The next issue is this: If a market downdraft triggers a large number of stop-loss orders on an investor’s positions, what should the investor do next?
One choice is to buy back into the market immediately. That would be in keeping with a typical asset allocation strategy, but that would appear to defeat the purpose of the stop-loss orders. An investor in a diversified portfolio would not be replacing a losing stock that did not work out, but much of the portfolio. The investor could try to wait for some propitious opportunity to buy back in, but how can anyone determine when that would be? The final choice is simply to stay in cash (at basically zero yield in recent months) for an indeterminate period, missing whatever gains (or losses) the market offers in the future. An investor choosing this course after being stopped out of most positions in the market downdraft in March 2020 would have missed the startling market rebound that began in the last week of that month.
Stop-loss orders also have technical problems. They’re clumsy to manage, and they don’t necessarily work the way a naïve investor might expect. A stop-loss order doesn’t guarantee the investor the stop-loss price. If the stock’s market price reaches the investor’s stop-loss price, that order becomes a market order, and it goes into the queue for execution at market. This can be a problem in thin markets, or if there’s a “gap lower” — a discontinuous jump downward in the market price.
On several days in March 2020 the US stock market opened far enough below the previous night’s close to trigger a market “circuit breaker.” On those days the S&P 500 basically opened 7% below the previous close, leading to a 15-minute trading halt. On each of those days, when trading re-opened, the market traded somewhat lower still. Investors with stop-loss orders just below closing prices of the night before one of those circuit-breaker days might have found they had sold their shares 8-10%, or more, below their stop-loss prices. It is impossible to state the prices at which the resulting sales would have occurred in those volatile, chaotic days in March. Many investors undoubtedly found they they had sold positions well below their stop-loss prices.
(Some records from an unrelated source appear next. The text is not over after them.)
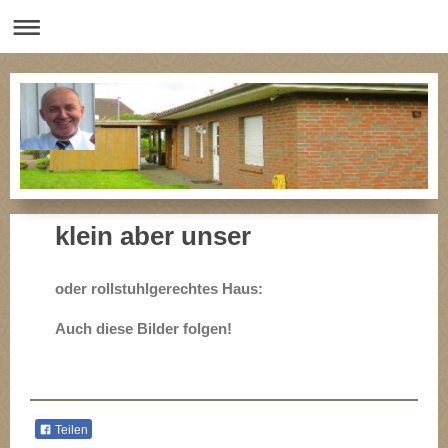
klein aber unser
oder rollstuhlgerechtes Haus:
Auch diese Bilder folgen!
Teilen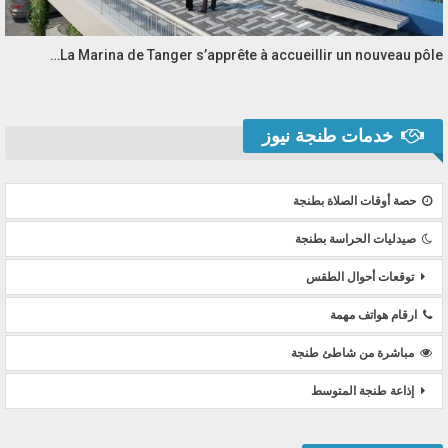
La Marina de Tanger s’apprête à accueillir un nouveau pôle…
خدمات طنجة نيوز
حصة أوقات الصلاة بطنجة
صيدليات الحراسة بطنجة
توقعات أحوال الطقس
ارقام هواتف مهمة
مباشرة من شاطئ طنجة
إذاعة طنجة المتوسط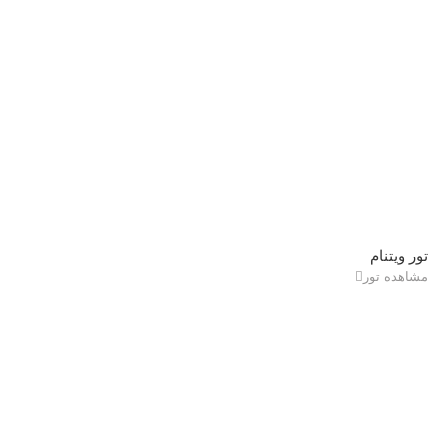
تور ویتنام
مشاهده تور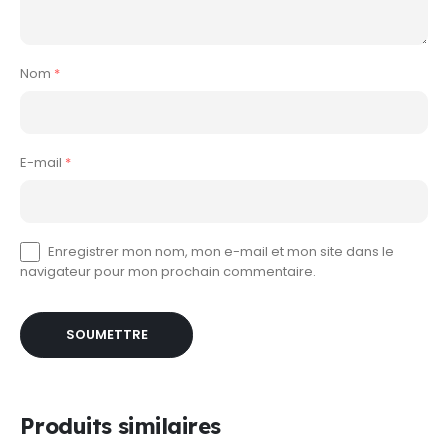
Nom
*
E-mail
*
Enregistrer mon nom, mon e-mail et mon site dans le
navigateur pour mon prochain commentaire.
Produits similaires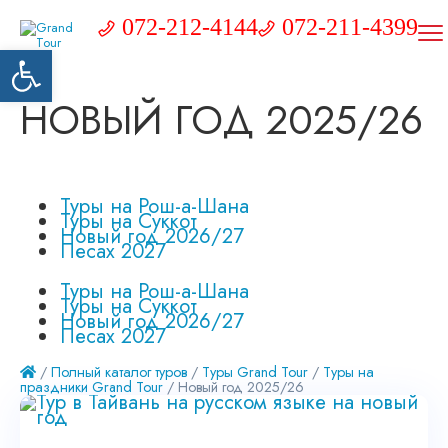
072-212-4144
072-211-4399
Открыть панель инструментов
НОВЫЙ ГОД 2025/26
Туры на Рош-а-Шана
Туры на Суккот
Новый год 2026/27
Песах 2027
Туры на Рош-а-Шана
Туры на Суккот
Новый год 2026/27
Песах 2027
/
Полный каталог туров
/
Туры Grand Tour
/
Туры на
праздники Grand Tour
/ Новый год 2025/26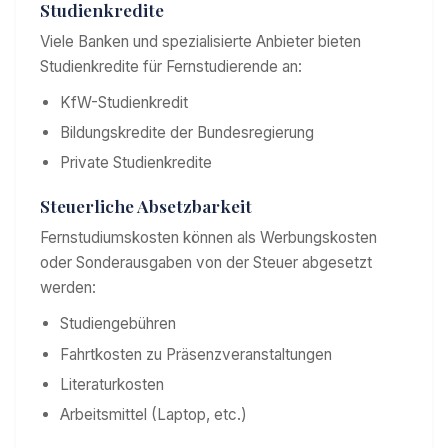
Studienkredite
Viele Banken und spezialisierte Anbieter bieten
Studienkredite für Fernstudierende an:
KfW-Studienkredit
Bildungskredite der Bundesregierung
Private Studienkredite
Steuerliche Absetzbarkeit
Fernstudiumskosten können als Werbungskosten
oder Sonderausgaben von der Steuer abgesetzt
werden:
Studiengebühren
Fahrtkosten zu Präsenzveranstaltungen
Literaturkosten
Arbeitsmittel (Laptop, etc.)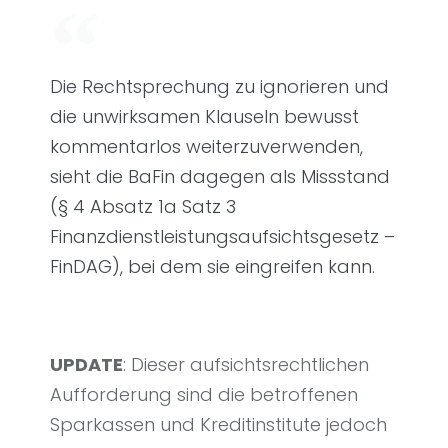
Die Rechtsprechung zu ignorieren und
die unwirksamen Klauseln bewusst
kommentarlos weiterzuverwenden,
sieht die BaFin dagegen als Missstand
(§ 4 Absatz 1a Satz 3
Finanzdienstleistungsaufsichtsgesetz –
FinDAG), bei dem sie eingreifen kann.
UPDATE
: Dieser aufsichtsrechtlichen
Aufforderung sind die betroffenen
Sparkassen und Kreditinstitute jedoch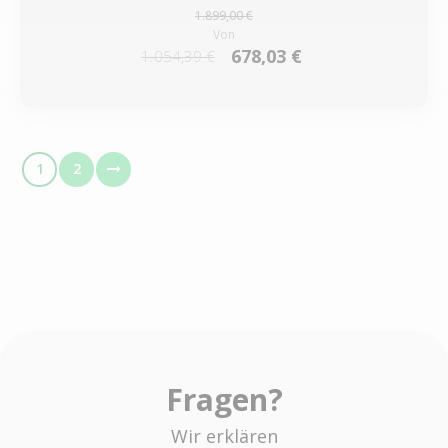
1.899,00 €
Von
678,03 €
1.054,39 €
1
2
Fragen?
Wir erklären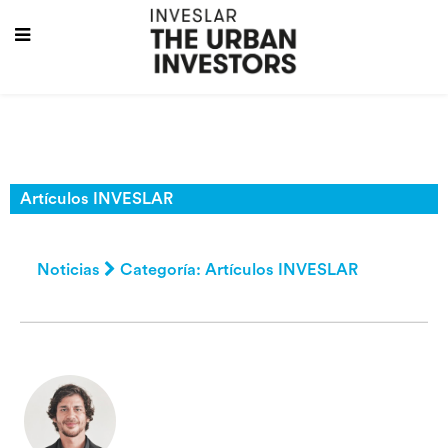
Artículos INVESLAR
Noticias
Categoría: Artículos INVESLAR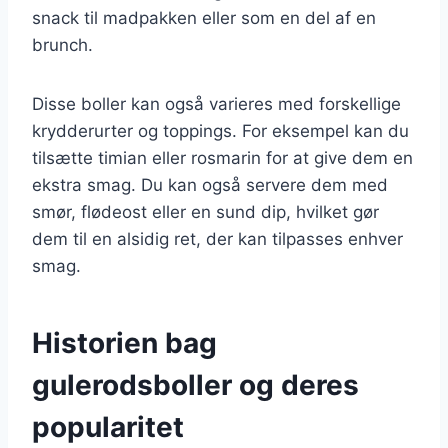
snack til madpakken eller som en del af en
brunch.
Disse boller kan også varieres med forskellige
krydderurter og toppings. For eksempel kan du
tilsætte timian eller rosmarin for at give dem en
ekstra smag. Du kan også servere dem med
smør, flødeost eller en sund dip, hvilket gør
dem til en alsidig ret, der kan tilpasses enhver
smag.
Historien bag
gulerodsboller og deres
popularitet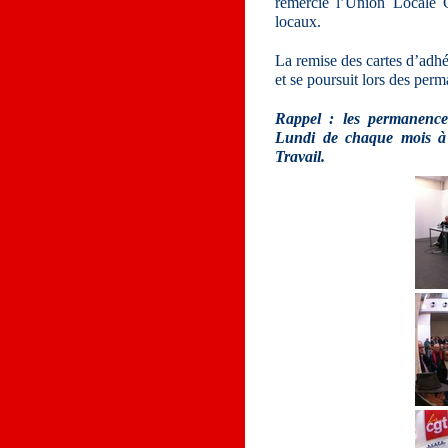
remercié l’Union Locale 
locaux.
La remise des cartes d’adhér
et se poursuit lors des per
Rappel : les permanences
Lundi de chaque mois à
Travail.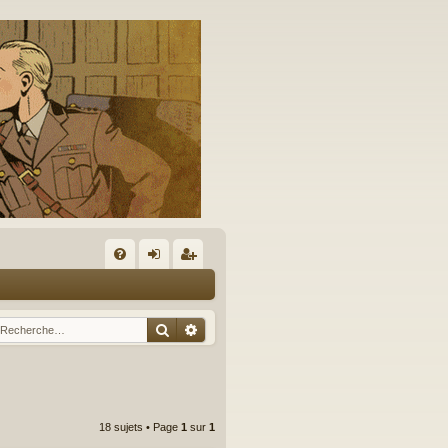
A
FA
on
’e
Q
ne
nr
Rechercher
Recherche avancée
xi
eg
on
ist
re
18 sujets • Page
1
sur
1
r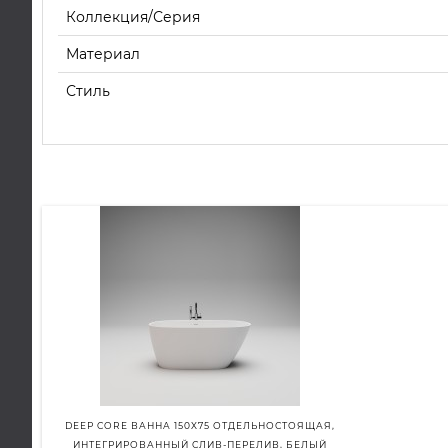
Коллекция/Серия
Материал
Стиль
DEEP CORE ВАННА 150X75 ОТДЕЛЬНОСТОЯЩАЯ,
ИНТЕГРИРОВАННЫЙ СЛИВ-ПЕРЕЛИВ, БЕЛЫЙ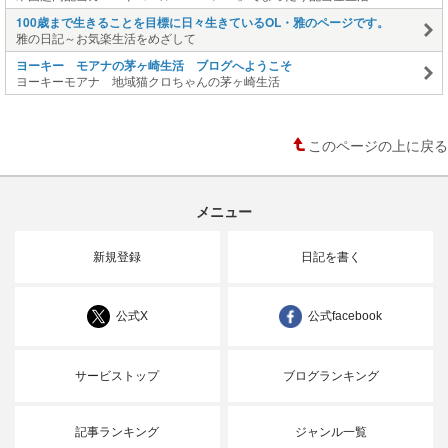
100歳まで生きることを目標に日々生きているOL・雅のページです。
雅の日記～お気楽生活をめざして
ヨーキー モアナの茅ヶ崎生活 ブログへようこそ
ヨーキーモアナ 地域猫クロちゃんの茅ヶ崎生活
このページの上に戻る
メニュー
新規登録
日記を書く
公式X
公式facebook
サービストップ
ブログランキング
記事ランキング
ジャンル一覧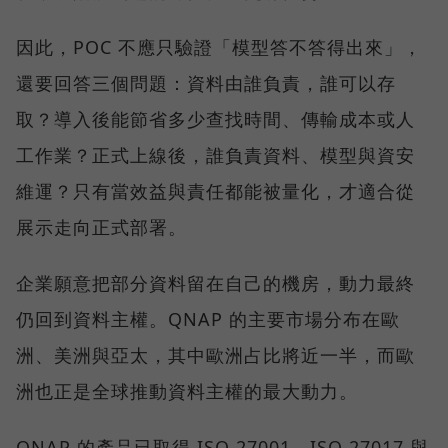
因此，POC 不應只驗證「模型答不答得出來」，
還要回答三個問題：資料由誰負責，誰可以存
取？導入後能節省多少查找時間、傳輸成本或人
工作業？正式上線後，誰負責資料、模型與資安
維運？只有當效益與責任都能被量化，才適合從
展示走向正式部署。
企業願意把部分資料留在自己的機房，動力最終
仍回到資料主權。QNAP 的主要市場分布在歐
洲、美洲與亞太，其中歐洲占比將近一半，而歐
洲也正是全球推動資料主權的最大動力。
QNAP 的產品已取得 ISO 27001、ISO 27017 與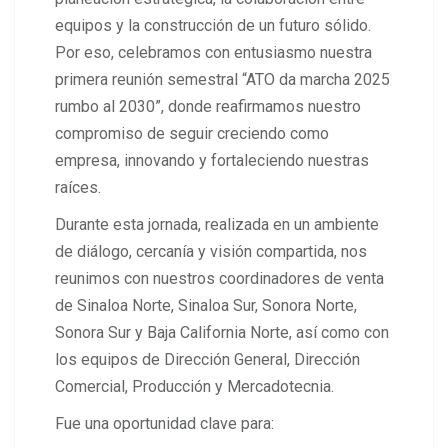
equipos y la construcción de un futuro sólido.
Por eso, celebramos con entusiasmo nuestra
primera reunión semestral “ATO da marcha 2025
rumbo al 2030”, donde reafirmamos nuestro
compromiso de seguir creciendo como
empresa, innovando y fortaleciendo nuestras
raíces.
Durante esta jornada, realizada en un ambiente
de diálogo, cercanía y visión compartida, nos
reunimos con nuestros coordinadores de venta
de Sinaloa Norte, Sinaloa Sur, Sonora Norte,
Sonora Sur y Baja California Norte, así como con
los equipos de Dirección General, Dirección
Comercial, Producción y Mercadotecnia.
Fue una oportunidad clave para:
The worst possible market for stop-loss orders is exactly the type of market we have just experienced. The volatile, sawtooth market decline must have trigger sales at prices well below the hoped-for stop-loss levels for many investors. Investors with 20% and even 30% stops on their portfolio would have found that they triggered the sale of nearly all of their stocks in early March 2020. Then, any delay in reinvesting the proceeds would have missed a significant portion of the subsequent recovery that happened unpredictably at the end of March.
Stop-loss orders are a seductive idea, because they seem to offer a strategy that captures all gains and avoids losses beyond a certain level. But that doesn’t really work for a diversified, long-term portfolio. Investors with a long horizon must accept the inevitable fluctuations in the market, or face the near certainty of falling short of their investment goals. Placing stop-loss orders on a large portion of their holdings would create a high probability that, some unpredictable time in the future, the orders would trigger the sale of much of the portfolio at depressed prices, causing the portfolio to revert to cash at what could be the worst possible moment.